𝟷𝟶

175 18 5
                                    

Oczywiście, że San miał wyrzuty sumienia. Owszem, był zły i chciał, żeby Wooyoung zostawił go w spokoju, ale tego typu reakcja nie była w jego stylu. Nigdy nie potraktował nikogo w taki sposób przez co czuł się zwyczajnie źle. Nawet jeśli Jung był robotem, nie odczuwał emocji i zapewne jego zachowanie nie sprawiło mu przykrości, czuł powinność, by go przeprosić. Ale tylko przeprosić. Nie zamierzał odnawiać kontaktu.

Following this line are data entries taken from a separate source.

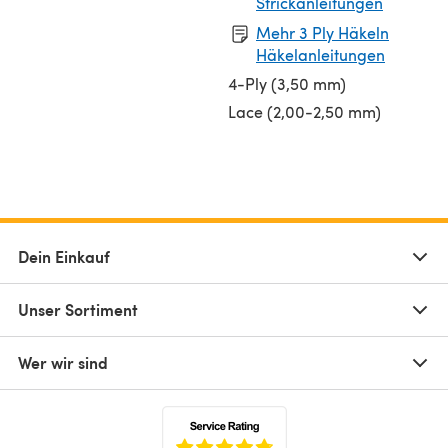
Strickanleitungen
Mehr 3 Ply Häkeln
Häkelanleitungen
4-Ply (3,50 mm)
Lace (2,00-2,50 mm)
Dein Einkauf
Unser Sortiment
Wer wir sind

Następnego dnia zjawił się już w pracy. Mimo że nie miał ochoty kompletnie na nic, starał się normalnie funkcjonować. Nie mógł pozwolić, by wydarzenia sprzed ośmiu lat znów odebrały mu chęci do życia. Prawda, był samotny, ale takie życie mu odpowiadało. Życie w przekonaniu, że nikt nie będzie w stanie zastąpić mu Wooyounga.

Od Hongjoonga dowiedział się o nowym pracowniku, na co nieco się zdziwił. Mało kto chciał pracować w kawiarni ze względu na jej słabe położenie i zarobki. Sanowi odpowiadała, bo była blisko, a także nie wymagała od niego dużego wysiłku. Zdążył się już pogodzić z niespełnionymi marzeniami, stracił nadzieję.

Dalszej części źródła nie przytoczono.